**Exercise requirements**
**A.** Reproduce the passage of the forum thread on pregnancy loss starting with "I think I just" and going on through "through another miscarriage.".
**B.** Extend the forum thread on pregnancy loss by writing what follows its final sentence.

Thanks @Eeviee I've asked them to email me. How are you doing now?

@KtAgs so sorry you got a bfn. Do you feel like you are due your af as there is still possibly time? I always think day 10 is so early x

@Holdingon2hope I hope you are doing ok today. I'm worried my last post didn't come across right - I wasn't suggesting you should carry on - of course what you do is entirely your choice I just hope you're ok.

Wow what a week everyone - feeling really thoughtful and emotional today and pred related insomnia hasn't helped (I'm with you on that @ktAgs) I hope you are all taking care at home - I made a conscious decision today to stay off social media (only Instagram I'm not on fb) xx

KtAgs · 21/06/2020 18:33

I really don't know tbh @Eeviee and @hrtbrk2. I have tested this early for the last pregnancy and saw a line but I had a triploidy so lots of hcg in there because double the amount of cells? I've started spotting now - brown blood - which I've never had before. I'm due on weds/Thurs. My cycles are a bit funny because of lockdown. I don't know what to think tbh. I already thought you ladies were amazing but this is so stressful. Upmost respect for people having been on this rollercoaster for months. Xx

HoldingOn2Hope · 21/06/2020 18:57

@Eeviee thank you, I've had a rubbish few days, well weeks actually and in a strange way I feel free again today. Free from pregnancy anxiety, free from meds and vitamins - they can eff off for a while too!

@hrtbrk2 Awww not at all, I hope you're ok.

I think I just need to sit tight and wait for the genetic test results to come back before I decide what to do next. I don't want o give up but I don't want to go through another miscarriage.
I want to maybe give it another go on Dr S plan but I'm annoyed about those inconsistencies with the early scans. I think I thought nhs ones aren't as great and believed he has the best equipment etc etc however the consultant yday said to me that my pregnancy measured about 6 weeks and 10 days ago it was measuring just over 5.5 so the 6 weeks scan I had with Dr S was definitely incorrect, he said even if there was a heartbeat there's no way at 5.5weeks he would have picked one up at 138bpm. He really believe it wa Amy heartbeat. I didn't want to believe it but Dr S also said to me or rather admitted he may have been to generous with his measuring - paying extortionate money I can't afford for him to make these mistakes again. So I guess I need to make it clear that if I was to continue a) I'm not having a 6weeks scan ever again as they aren't reassuring they are more stressful especially when measurements can be so wrong and b) I'm not having intralipids.
I know regardless of the scans I've had, nothing can stop an outcome but I think these last 2 weeks of been horrendously stressful and I'm not paying thousands to feel like that again.

**Information given**
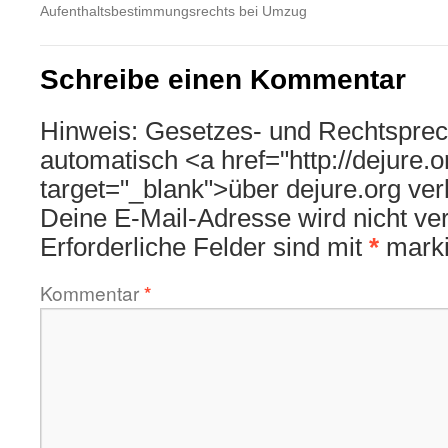
Aufenthaltsbestimmungsrechts bei Umzug
Schreibe einen Kommentar
Hinweis: Gesetzes- und Rechtsprec
automatisch <a href="http://dejure.
target="_blank">über dejure.org ver
Deine E-Mail-Adresse wird nicht verö
Erforderliche Felder sind mit
*
marki
Kommentar
*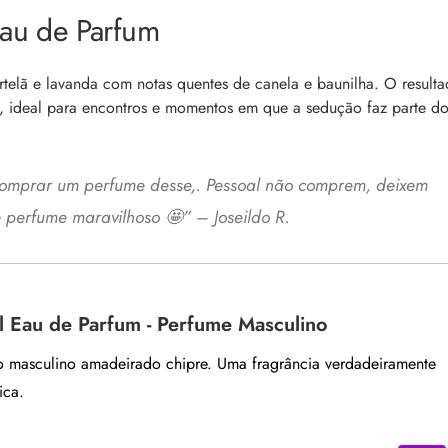
Eau de Parfum
ortelã e lavanda com notas quentes de canela e baunilha.
O result
, ideal para encontros e momentos em que a sedução faz parte d
mprar um perfume desse,. Pessoal não comprem, deixem
e perfume maravilhoso 🤩
” – Joseildo R.
l Eau de Parfum - Perfume Masculino
 masculino amadeirado chipre. Uma fragrância verdadeiramente
ica.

**Answers to each task**
**A.**
I think I just need to sit tight and wait for the genetic test results to come back before I decide what to do next. I don't want o give up but I don't want to go through another miscarriage.

**B.**
I was just grateful for the care I received yday. They even organised a nhs motorcyclist to drop off the sample even though they don't do it on a Saturday but the consultant said he knew how important it was for me and in the worst case he would take it there himself. As much as the epau is always associated with bad memories for me I'm glad I had a good experience so if I ever had to go back there I wouldn't be so fearful.

On another note those of you who have had an MVA is brown cement type bleeding normal? It's just a weird consistency.

HoldingOn2Hope · 21/06/2020 18:59

@KtAgs I tested at 10dpo and it was a bfn and was encouraged by the ladies on here to test again and it was a bfp at 11dpo. Keeping fingers crossed for you. It is stressful, like I said before I want the baby I just don't want this awful journey to get there.

KtAgs · 21/06/2020 19:11

Thanks @HoldingOn2Hope. It was nice to hear from you - I've been thinking of you. FWIW I think the tissue for baby can shrink when there's no cardiac activity. That's what two of my NHS consultants said (although not heard it since). So hard that the dates were varied and so not fair there are inconsistenices for you. Be gentle with yourself but also lots of treats! Xxx

HoldingOn2Hope · 21/06/2020 19:22

@KtAgs I know I've been told that before too although the scan on Friday kind of showed the heartbeat had probably stopped in the last couple of days. I think I'm just annoyed about how inconsistent the scans were, the fact Dr S said he's been overly generous with the first scan and then the whole heterotopic scare. I just don't want to go through that again ever. It's been the worst out of all 4 miscarriages.
I'm Going to have good think through. OH wants to give Dr S plan another go but I'm kind of thinking do I go with Dr Taranissi who was always the 1st choice but he's extortionate and the clinic is like a bootcamp which put me off. I have time to decided I guess yet xx

HarrietM87 · 21/06/2020 19:33

@HoldingOn2Hope I’m so sorry you’re feeling let down. @KtAgs is right - the tissue does shrink in absence of a heartbeat sometimes. My two mmcs were opposites - in the first the sac and yolk sac kept growing in the time between scans, whereas in the second they shrank so it was much smaller by the time I had the Mc confirmed.

I agree it’s worth waiting for the results of the testing before making any decisions. Do you know how long that will take? It sounds like there was something unusual going on for you this time - whatever it was on your ovary - and I’m sure it was a total fluke and will never happen again.

HarrietM87 · 21/06/2020 19:34

@KtAgs sorry about the bfn. It just sucks. Stop all the meds but test in a couple of days just in case.

HoldingOn2Hope · 22/06/2020 00:14

@HarrietM87 I think the results should be back in
2 - 3 weeks, they were the last time although inconclusive as it was only a sac. I had the same issue in my last mc the sac continued to grow to 9 weeks but no fetal pole was ever seen. The consultant yday managed to remove sac/fetus in one go which he said is best for results so I'll have too see what happens.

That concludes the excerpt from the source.